Cae presunto asesino de chinos
El sospechoso se había borrado las huellas dactilares y cambiado el color del pelo
Santo Domingo – La Policía apresó “tras una ardua labor de inteligencia” a “un peligroso sicario dominicano”, perseguido por la justicia de Panamá por participar en el secuestro y posterior asesinato de cinco jóvenes chinos-panameños, cuyos cadáveres fueron enterrados en una casa.
Fermín Antonio Taveras Ramírez, también conocido como Ángel Betancourt, está implicado junto a otras personas en la muerte de los jóvenes Yesenia Lou Kam, de 18años de edad; Young Wu Ken, de 27; Sammy Zenq Chen, de 19; Yoel Liu Wung, de 19 y Georgina Lee Chen, de 18 años.
Con relación al caso se encuentra detenido en Panamá el también dominicano Alcibíades Méndez (José Celular), entre otras personas.
Hace varias semanas Taveras Ramírez ofreció, desde República Dominicana y vía telefónica, unas declaraciones a una emisora de Panamá, en la que aseguró que agentes de la Policía de esa nación estaban implicados en el secuestro y asesinato de los asiáticos.
En la citada entrevista el entonces prófugo aseguraba que agentes policiales panameños tuvieron un conflicto con Méndez porque trató de quedarse con “el botín” del secuestro.
El jefe de la policía, José Armando Polanco Gómez, definió al detenido como “un mal dominicano” que participó en “crímenes horrendos”. “Ese elemento (sic.) se convirtió en una bestia humana, en un monstruo, en un ser despreciable, detestable con esos hechos que cometió en Panamá”, dijo el oficial.
La Policía recordó que “la matanza fue perpetrada en la población de Chorrera, 30 kilómetros al oeste de la capital panameña. Las víctimas habían sido secuestradas para pedir rescate por ellas”.
Taveras Ramírez fue apresado en Andrés, Boca Chica, a 28 kilómetros al este de esta capital.

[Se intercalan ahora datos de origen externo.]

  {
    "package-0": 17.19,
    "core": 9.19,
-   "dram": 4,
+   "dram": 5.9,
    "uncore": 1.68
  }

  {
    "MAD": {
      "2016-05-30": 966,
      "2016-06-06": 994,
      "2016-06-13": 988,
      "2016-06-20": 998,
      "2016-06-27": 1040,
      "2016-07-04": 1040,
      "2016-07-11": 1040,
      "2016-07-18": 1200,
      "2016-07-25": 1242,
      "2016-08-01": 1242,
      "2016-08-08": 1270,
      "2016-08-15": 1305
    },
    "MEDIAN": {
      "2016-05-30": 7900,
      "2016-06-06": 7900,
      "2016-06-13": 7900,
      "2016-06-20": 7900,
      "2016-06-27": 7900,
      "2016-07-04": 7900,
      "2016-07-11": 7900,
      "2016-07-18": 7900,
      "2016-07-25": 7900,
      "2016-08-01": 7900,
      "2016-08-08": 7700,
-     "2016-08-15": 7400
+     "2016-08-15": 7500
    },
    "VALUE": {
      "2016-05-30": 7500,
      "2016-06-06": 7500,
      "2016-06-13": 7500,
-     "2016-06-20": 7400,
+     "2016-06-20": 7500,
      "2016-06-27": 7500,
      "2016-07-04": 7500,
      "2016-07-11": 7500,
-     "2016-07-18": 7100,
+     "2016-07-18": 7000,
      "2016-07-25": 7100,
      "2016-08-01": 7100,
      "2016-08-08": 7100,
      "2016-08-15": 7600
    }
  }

El arresto se materializó dentro de un tanque lleno de agua, donde se sumergió el perseguido para tratar de evadir la persecución policial.

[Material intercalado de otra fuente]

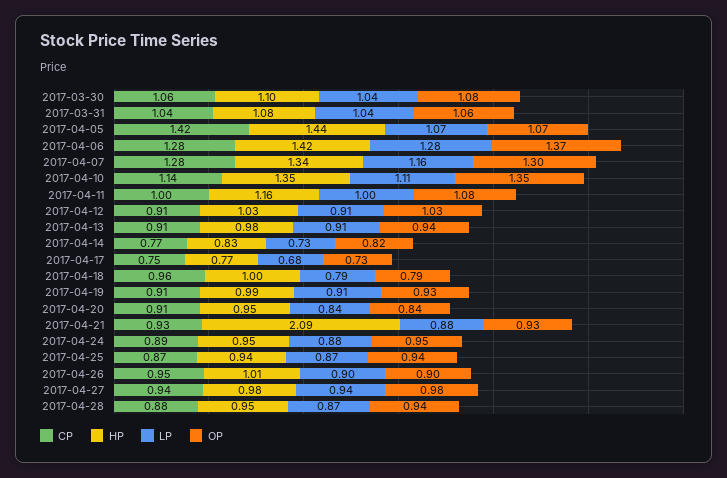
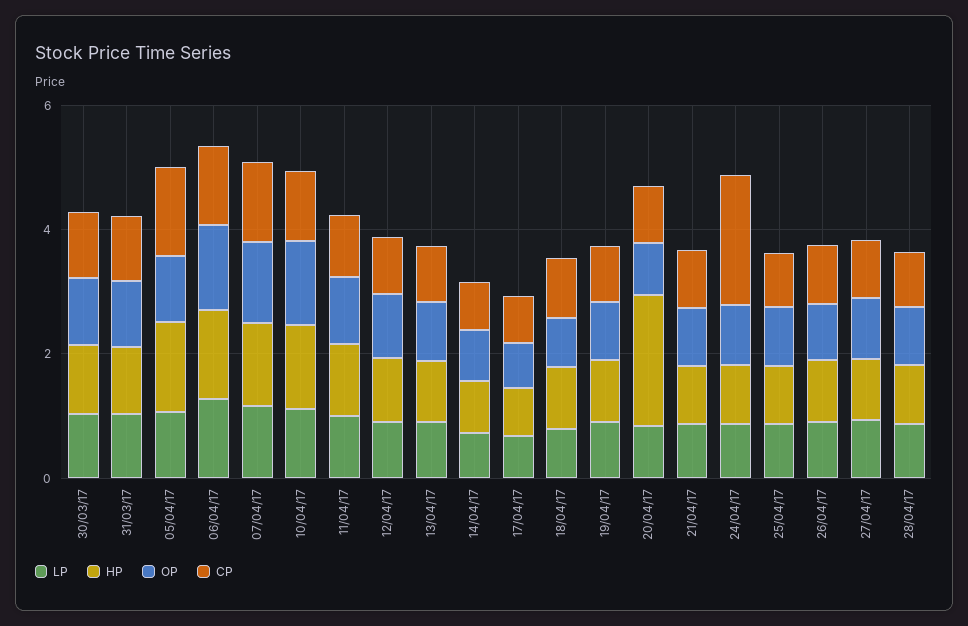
  {
    "CP": {
      "2017-03-30": 1.06,
      "2017-03-31": 1.04,
      "2017-04-05": 1.42,
      "2017-04-06": 1.28,
      "2017-04-07": 1.28,
      "2017-04-10": 1.14,
      "2017-04-11": 1,
      "2017-04-12": 0.91,
      "2017-04-13": 0.91,
      "2017-04-14": 0.77,
      "2017-04-17": 0.75,
      "2017-04-18": 0.96,
      "2017-04-19": 0.91,
      "2017-04-20": 0.91,
      "2017-04-21": 0.93,
-     "2017-04-24": 0.89,
+     "2017-04-24": 2,
      "2017-04-25": 0.87,
      "2017-04-26": 0.95,
      "2017-04-27": 0.94,
      "2017-04-28": 0.88
    },
    "HP": {
      "2017-03-30": 1.1,
      "2017-03-31": 1.08,
      "2017-04-05": 1.44,
      "2017-04-06": 1.42,
      "2017-04-07": 1.34,
      "2017-04-10": 1.35,
      "2017-04-11": 1.16,
      "2017-04-12": 1.03,
      "2017-04-13": 0.98,
      "2017-04-14": 0.83,
      "2017-04-17": 0.77,
      "2017-04-18": 1,
      "2017-04-19": 0.99,
-     "2017-04-20": 0.95,
+     "2017-04-20": 2,
-     "2017-04-21": 2.09,
+     "2017-04-21": 1,
      "2017-04-24": 0.95,
      "2017-04-25": 0.94,
      "2017-04-26": 1.01,
      "2017-04-27": 0.98,
      "2017-04-28": 0.95
    },
    "LP": {
      "2017-03-30": 1.04,
      "2017-03-31": 1.04,
      "2017-04-05": 1.07,
      "2017-04-06": 1.28,
      "2017-04-07": 1.16,
      "2017-04-10": 1.11,
      "2017-04-11": 1,
      "2017-04-12": 0.91,
      "2017-04-13": 0.91,
      "2017-04-14": 0.73,
      "2017-04-17": 0.68,
      "2017-04-18": 0.79,
      "2017-04-19": 0.91,
      "2017-04-20": 0.84,
      "2017-04-21": 0.88,
      "2017-04-24": 0.88,
      "2017-04-25": 0.87,
      "2017-04-26": 0.9,
      "2017-04-27": 0.94,
      "2017-04-28": 0.87
    },
    "OP": {
      "2017-03-30": 1.08,
      "2017-03-31": 1.06,
      "2017-04-05": 1.07,
      "2017-04-06": 1.37,
      "2017-04-07": 1.3,
      "2017-04-10": 1.35,
      "2017-04-11": 1.08,
      "2017-04-12": 1.03,
      "2017-04-13": 0.94,
      "2017-04-14": 0.82,
      "2017-04-17": 0.73,
      "2017-04-18": 0.79,
      "2017-04-19": 0.93,
      "2017-04-20": 0.84,
      "2017-04-21": 0.93,
      "2017-04-24": 0.95,
      "2017-04-25": 0.94,
      "2017-04-26": 0.9,
      "2017-04-27": 0.98,
      "2017-04-28": 0.94
    }
  }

La Policía dijo que el prófugo de la justicia panameña presenta cicatrices en las yemas de los diez dedos de sus manos, producto de una cirugía a la que se sometió con la intensión de borrar sus huellas dactilares. “También se cambió el color del pelo, de negro a rubio, para tener un aspecto diferente”, añadió.
En su poder se ocuparon dos computadoras laptop, varios celulares, cédulas de identidad y pasaportes, cuya procedencia y autenticidad es investigada.
La Policía dijo, además, que contra el detenido había sido emitida una orden de detención, para que su captura se hiciera efectiva a través de la Policía Internacional (Interpol).
La Policía dijo que profundiza las investigaciones en torno a la asistencia que habría recibido el detenido en territorio dominicano, para tratar de burlar a las autoridades, por lo que en las próximas horas ofrecerá mayores detalles del caso.
El anuncio sobre el apresamiento del imputado se produjo la noche del jueves y ayer la Policía lo trasladó ante la procuradora general adjunta, Gisela Cueto, para que inicie los trámites para extraditarlo a Panamá.